§ Assignment
Reproduce every one of the entries below word for word, omitting the pictures.

★ ★ ★ ★

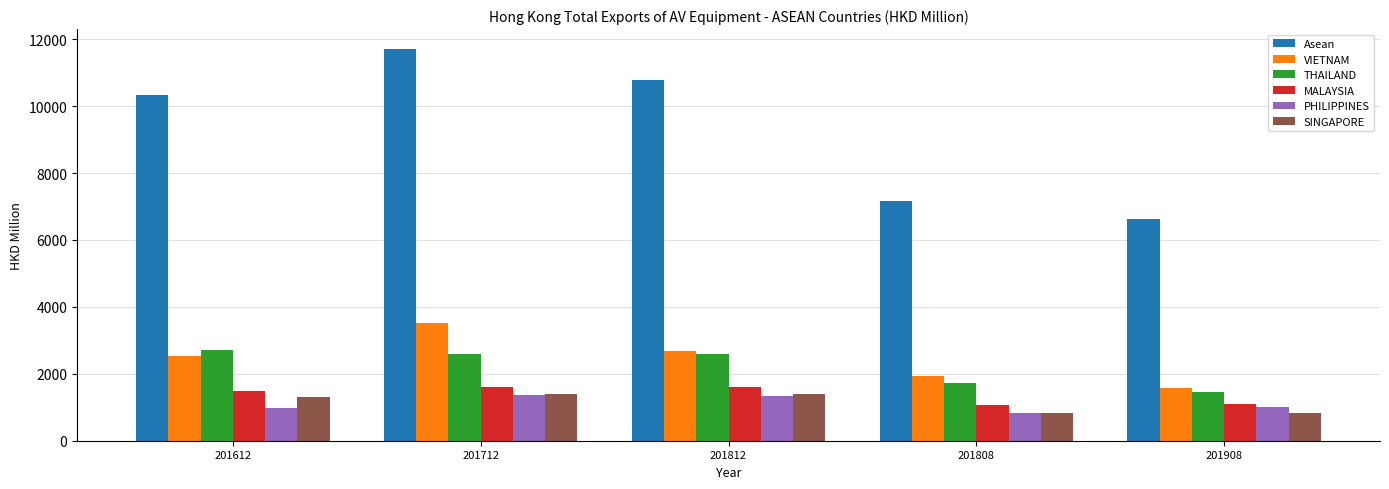

What is the difference between the second highest and minimum values in the VIETNAM series?

1099.6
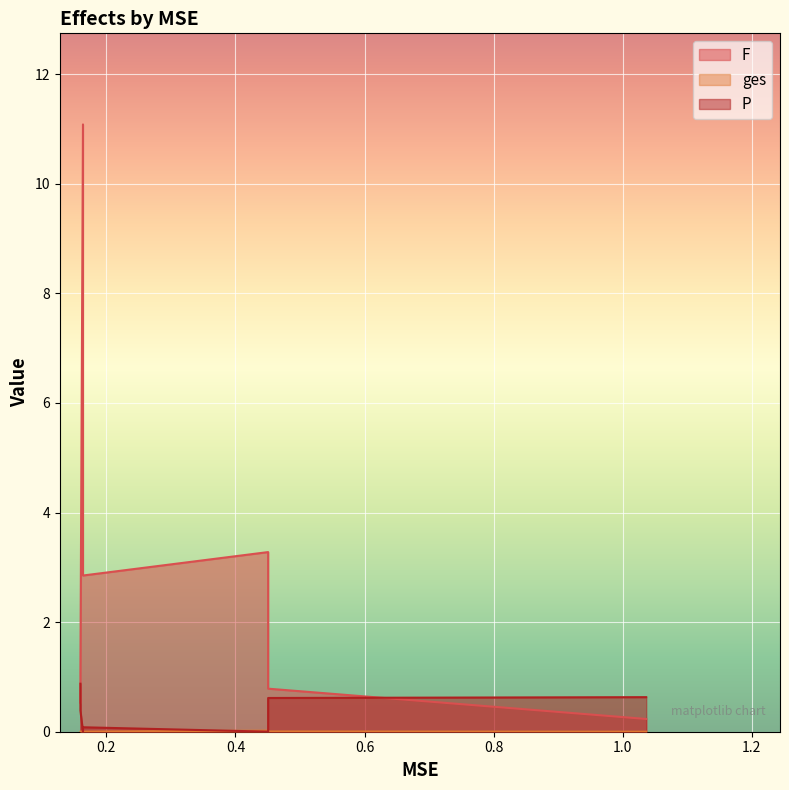

At which category does P reach its first local peak?

0.4505978324853986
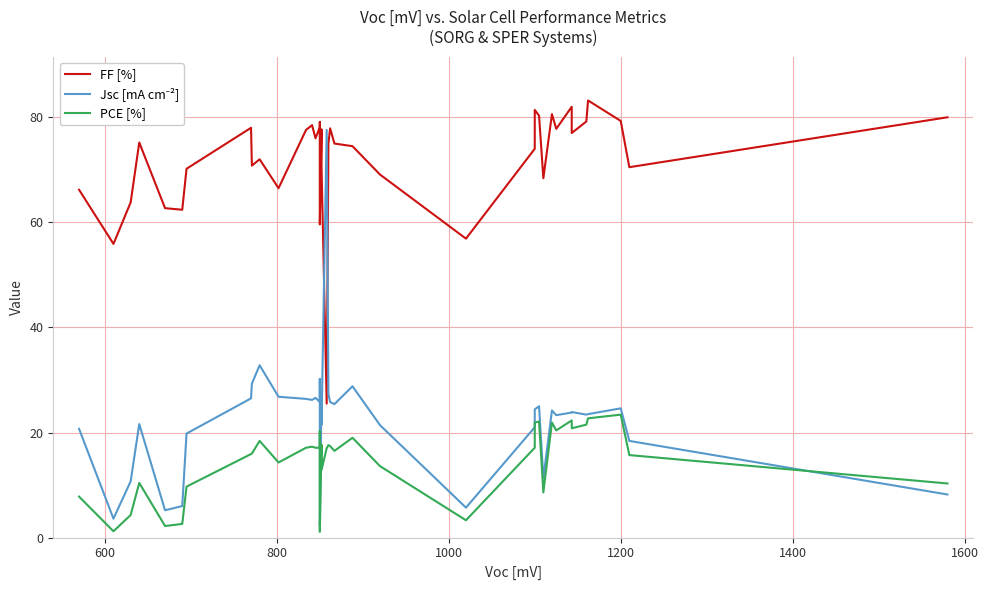

Is the value of Jsc [mA cm⁻²] at 19 greater than the value of PCE [%] at 38?

Yes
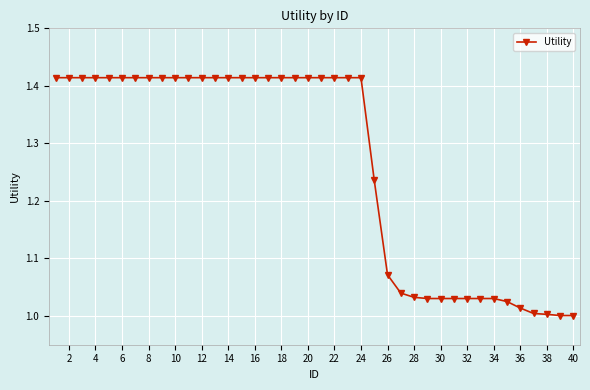

What is the sum of all values?

50.6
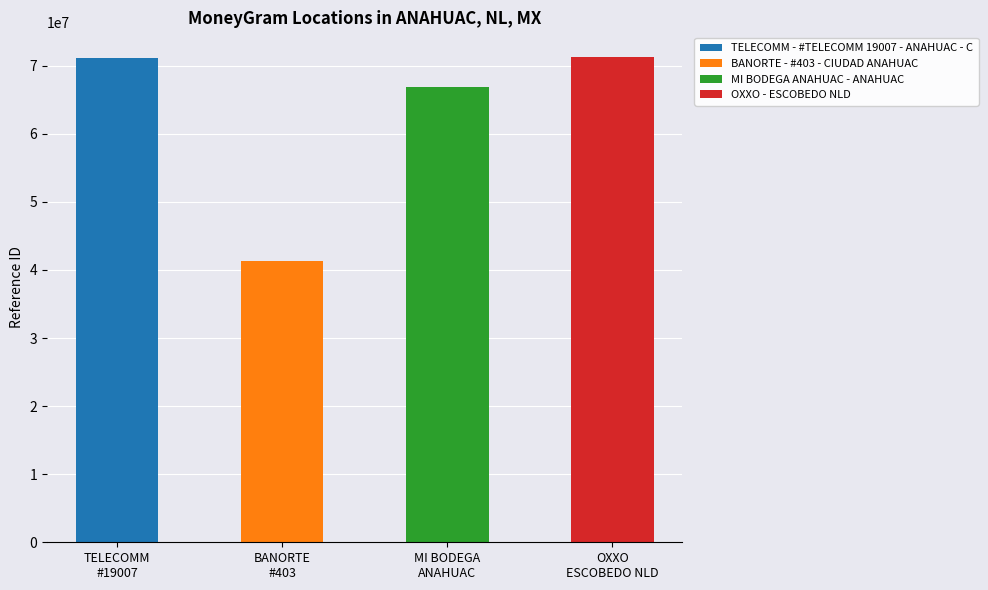

Between OXXO - ESCOBEDO NLD and TELECOMM - #TELECOMM 19007 - ANAHUAC - C, which is larger?

OXXO - ESCOBEDO NLD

★ ★ ★ ★

§ Task output
What is the difference between the second highest and minimum values in the VIETNAM series?

1099.6

At which category does P reach its first local peak?

0.4505978324853986

Is the value of Jsc [mA cm⁻²] at 19 greater than the value of PCE [%] at 38?

Yes

What is the sum of all values?

50.6

Between OXXO - ESCOBEDO NLD and TELECOMM - #TELECOMM 19007 - ANAHUAC - C, which is larger?

OXXO - ESCOBEDO NLD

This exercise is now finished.